I have Dr. Gordon Neufeld and Gabor Maté’s book, Hold On To Your Kids —Why Parents Need to Matter More Than Peers on my shelf to re-read periodically. This time, two recent podcasts brought these authors to front of mind. One was Janet Lansbury’s parenting podcast, Unruffled —where Maté got a shout out for his help in understanding how past trauma informs parenting today. The other was the British podcast Triggernometry, and an interview with an American mother recounting her son’s journey out of transgenderism. The mother was describing a key moment in helping her son understand he truly is a boy. As part of this, she added, not without enthusiasm, “I want to plug Gordon Neufeld here…” and I just about fell out of my bus seat.
Why might these men come up in disparate places in wildly different ways? Because they offer wisdom that has been lost.
Attachment is a concept I like while simultaneously lacking the vocabulary to explain what it is. Let’s start with this: Right now is a great time to put aside the notion that attachment necessitates co-sleeping with babies and breastfeeding until age five. Attachment culture is something different. It supports children’s growth in deep connection with those who can help them mature and grow, rooted in a history, grounded in secure adult (usually parental) love.
Neufeld writes attachment is, “most simply stated, a force of attraction pulling two bodies toward each other.” The contrast with our culture is stark. We are oriented only to today, to our peers and lack the security of place that comes from growing up surrounded by an intergenerational community.
Almost by default, North America must be a detached culture, given we are a place made up of immigrants — people who had to leave family behind. We can’t rely on the wisdom of elders we don’t know and never see. From that extends a near idolization of independence and autonomy.
There’s plenty of implications of this, and I’ll raise just one around child care. Even in raising the smallest of children, we tend to over-value independence. We’ve struggled mightily to keep our daughter home, physically close to us, until age four, which is not exactly what I’d call a ripe old age. The default, largely for economic reasons, is early daycare.
Before you jump on me for asserting that daycare is bad, that is precisely not my point. An attachment-friendly culture can have daycares — but these would look different. They would aim to partner with parents in strengthening and encouraging parental authority. Doing so might mean a daycare worker coming into your home first to get to know you and your child — before you drop your child off elsewhere. Valuing attachment would certainly mean that legal ratios of one adult for five infants would not exist.
If you live thousands of miles from family and struggle to find someone trustworthy to babysit your child; if you wish for a world in which you could have a local bar where everybody knows your name, or a grocery store where the clerk might recognize you — then you might also be mourning a world that values attachment. Religious communities were once a strong source of connection but only 10 per cent of Canadians actually go weekly. And going is no guarantee of finding community.

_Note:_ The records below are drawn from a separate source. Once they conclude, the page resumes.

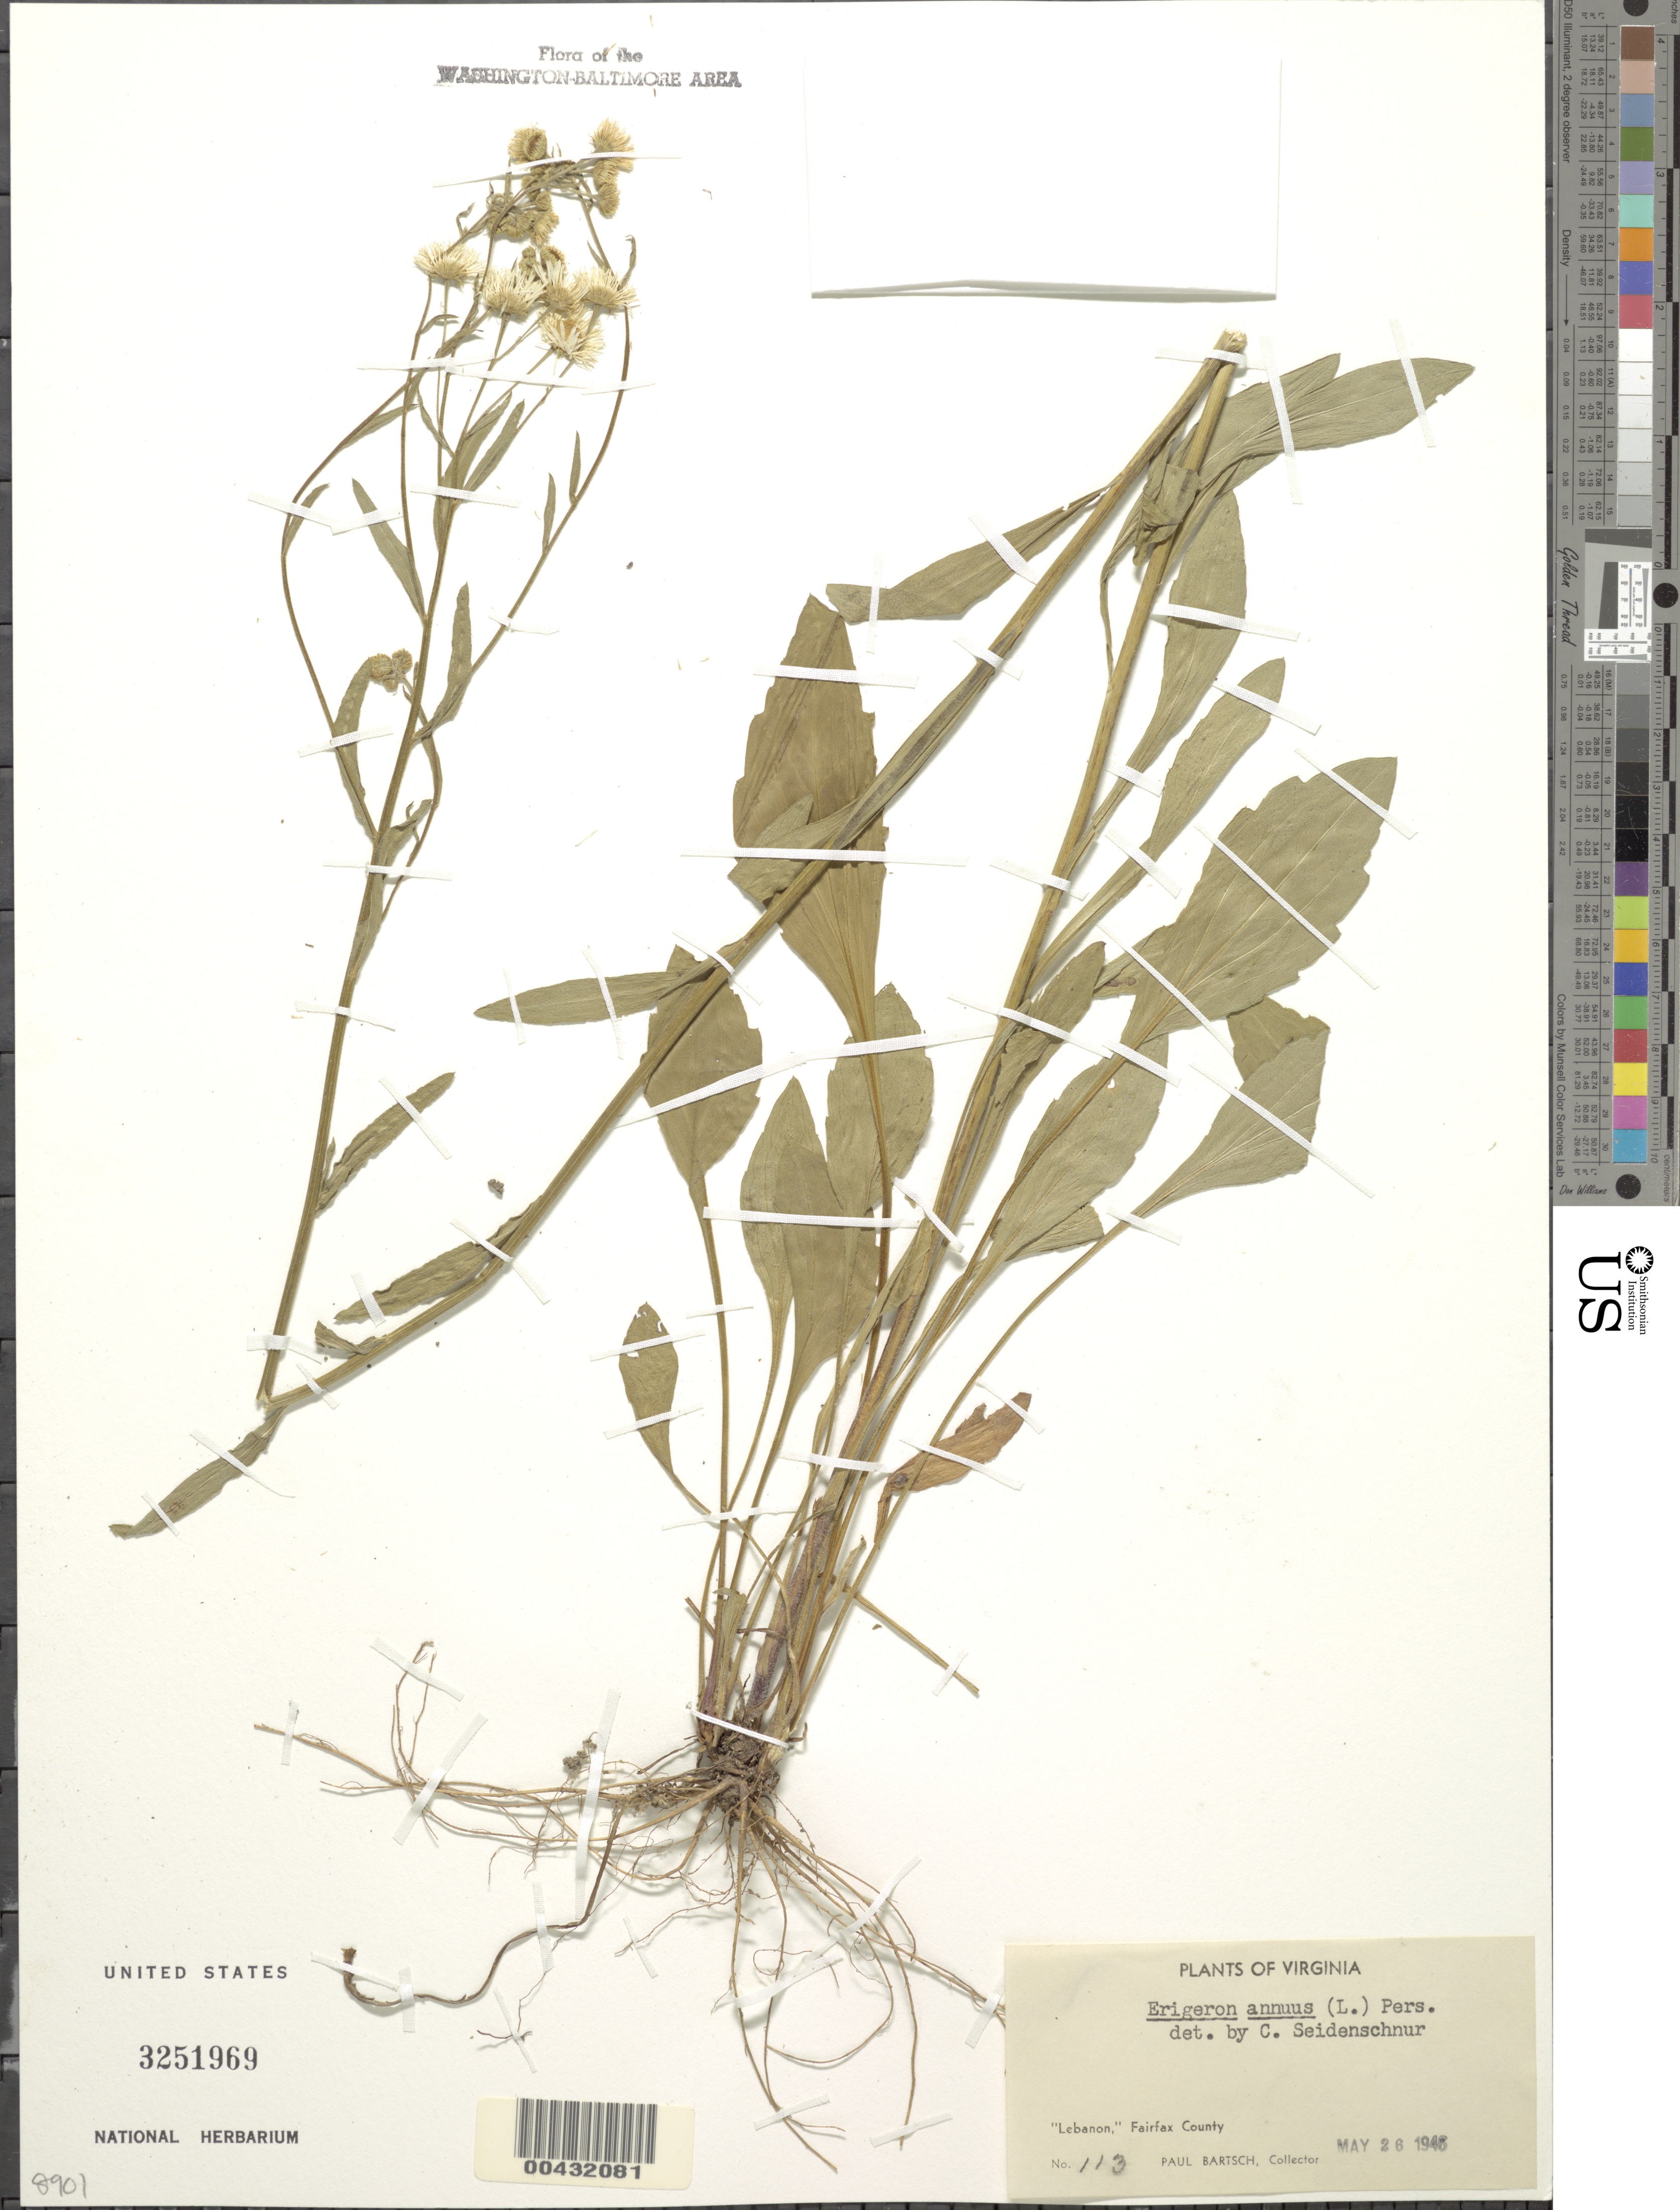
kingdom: Plantae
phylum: Tracheophyta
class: Magnoliopsida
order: Asterales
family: Asteraceae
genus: Erigeron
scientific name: Erigeron annuus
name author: (L.) Pers.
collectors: P. Bartsch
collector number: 113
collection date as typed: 26 May 1946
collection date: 1946-05-26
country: United States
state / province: Virginia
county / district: Fairfax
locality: Lebanon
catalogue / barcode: US 3251969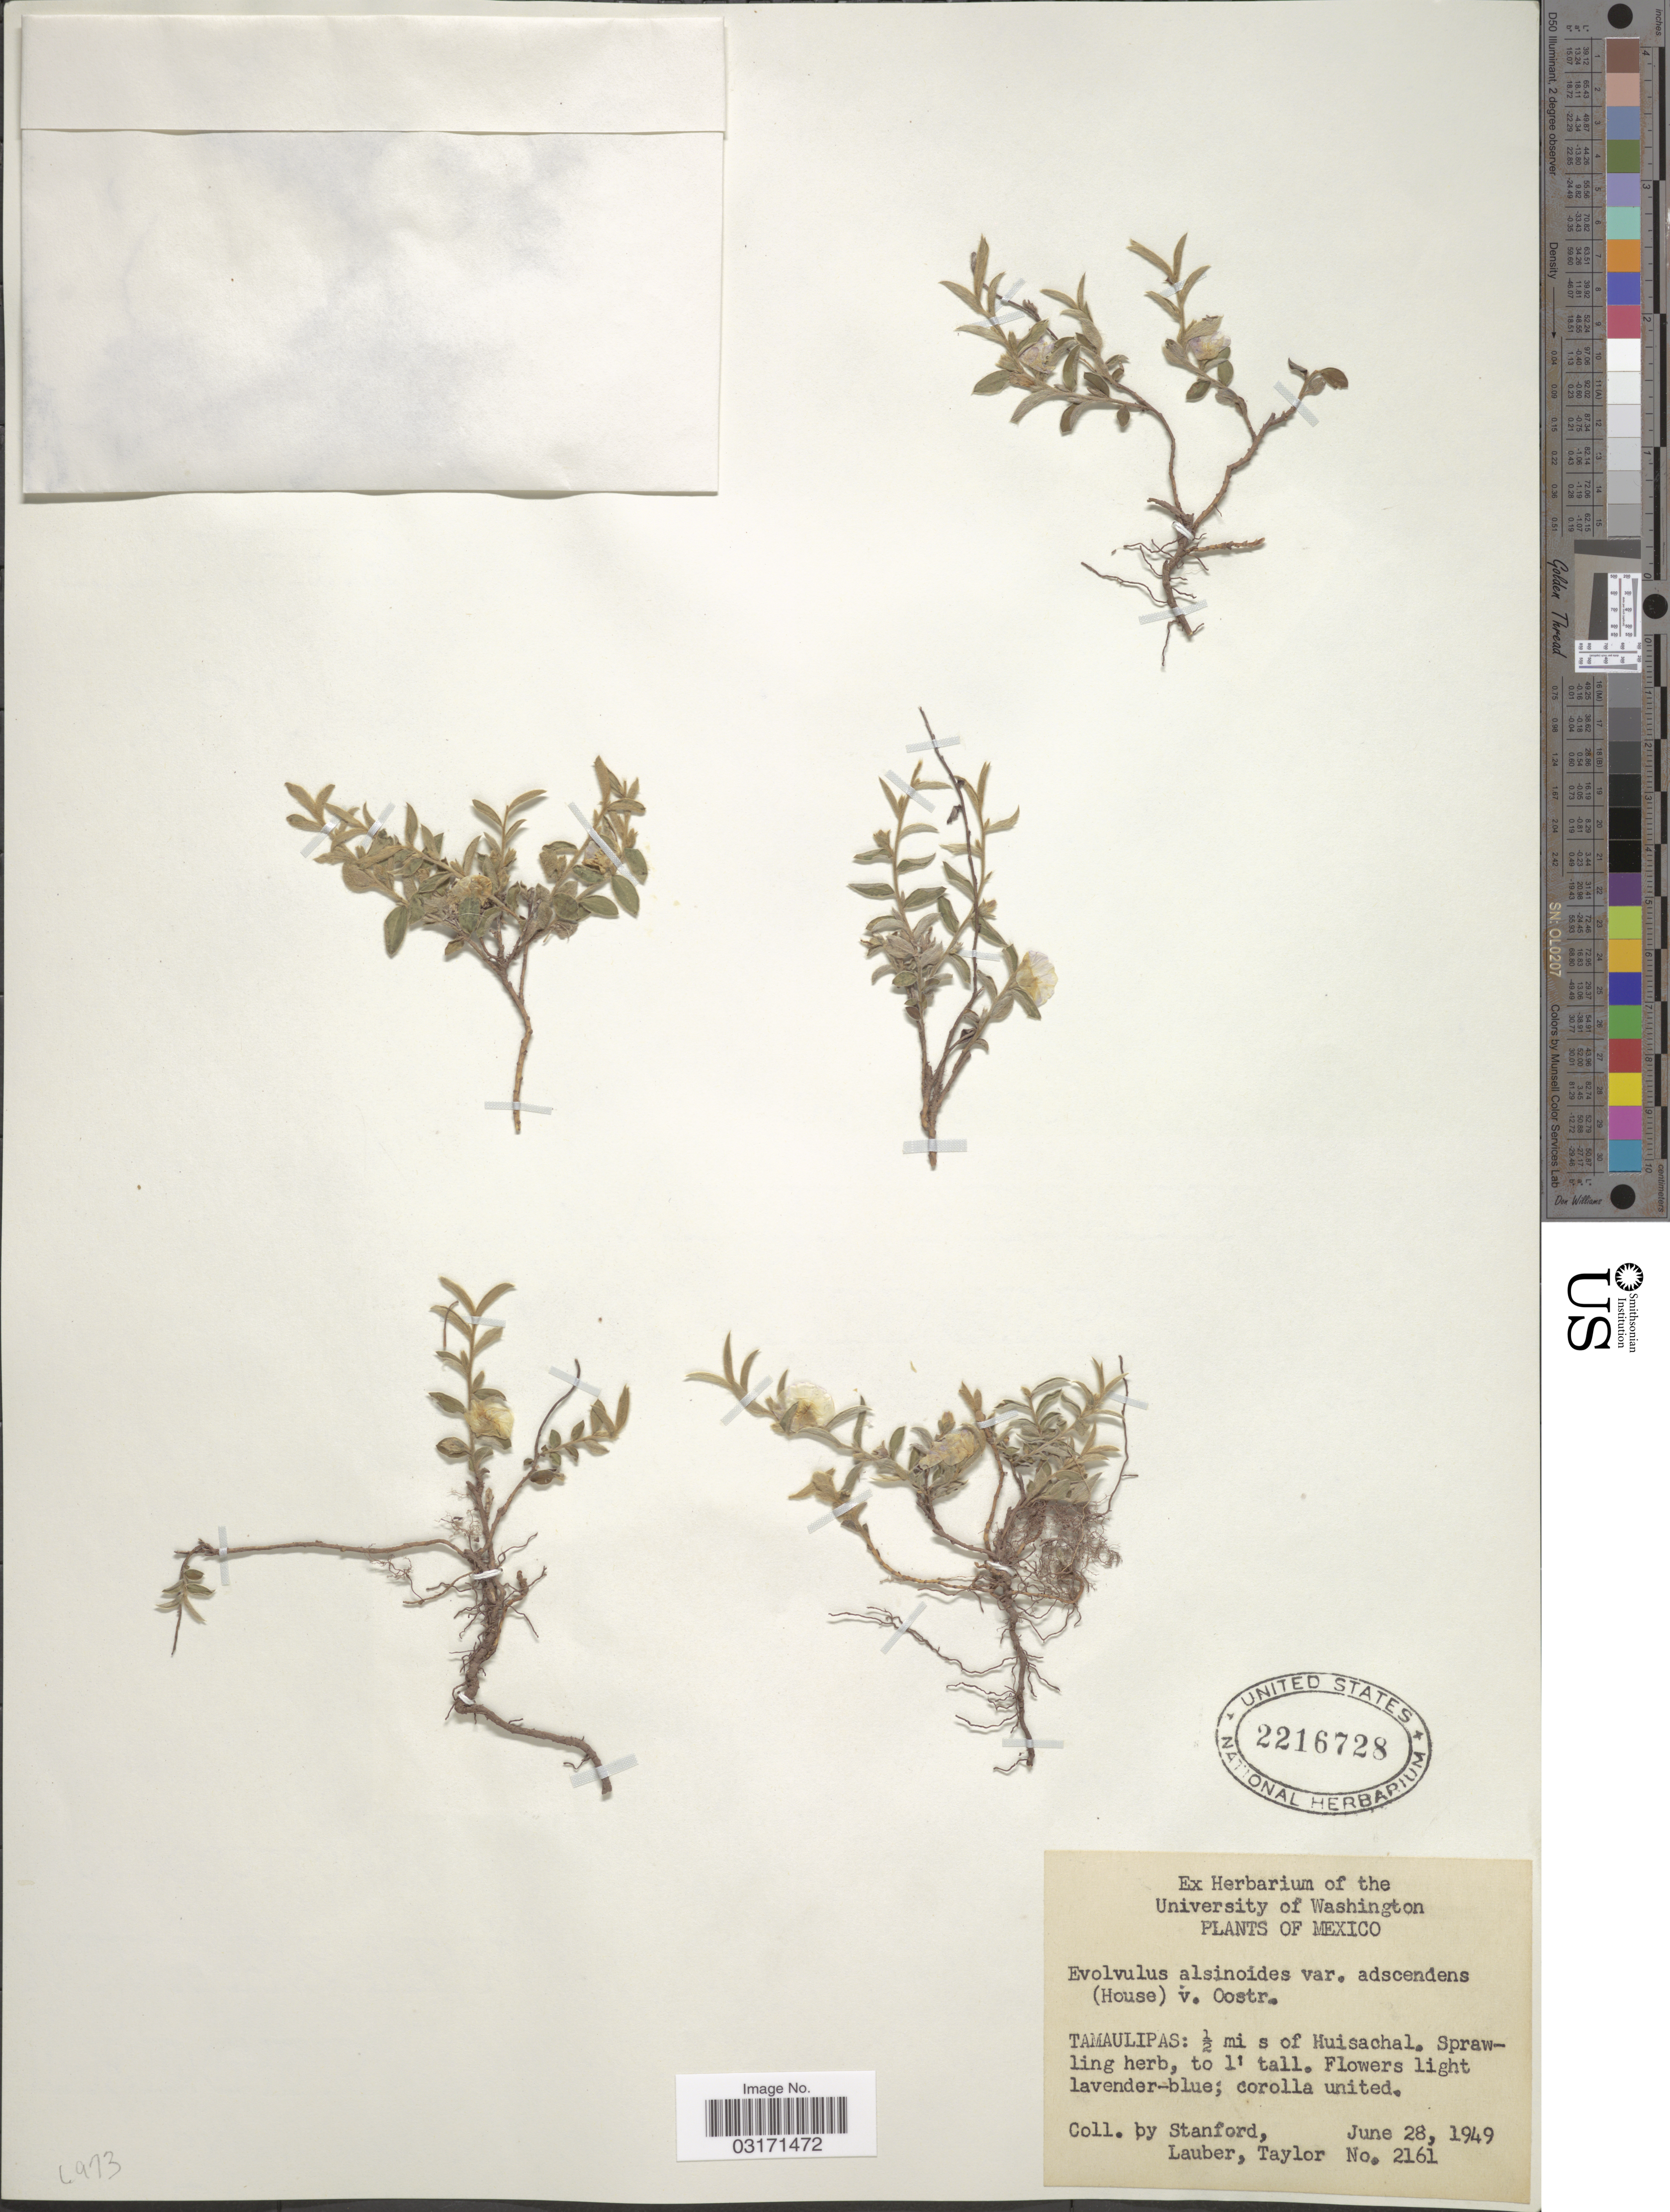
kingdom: Plantae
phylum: Tracheophyta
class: Magnoliopsida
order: Solanales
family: Convolvulaceae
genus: Evolvulus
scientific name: Evolvulus alsinoides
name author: (L.) L.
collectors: -. Stanford, -. Lauber & -. Taylor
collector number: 2161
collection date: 1949-06-28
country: Mexico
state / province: Tamaulipas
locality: Tamaulipas: ½ mi s of Huisachal.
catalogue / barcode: US 2216728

As a teenager, I spent six weeks in a small Bavarian town. The summer was filled with festivals. We, the teenaged guests, would go to the biergartens with our “gastfamilien.” The parents and their kids would all hang out together. I still remember my shock that adults came to the party. Replicating an attachment village in modern Canada is a near full time job and nearly impossible.
Attachment does not make headlines. That’s true if we are talking about attachment theory. But when a roving band of girls murders a man on Toronto streets, we can bet they were not firmly rooted in the knowledge of who they are as beloved daughters of parents who lead them to maturity, in a community that cares.
Attachment matters — if only in its absence.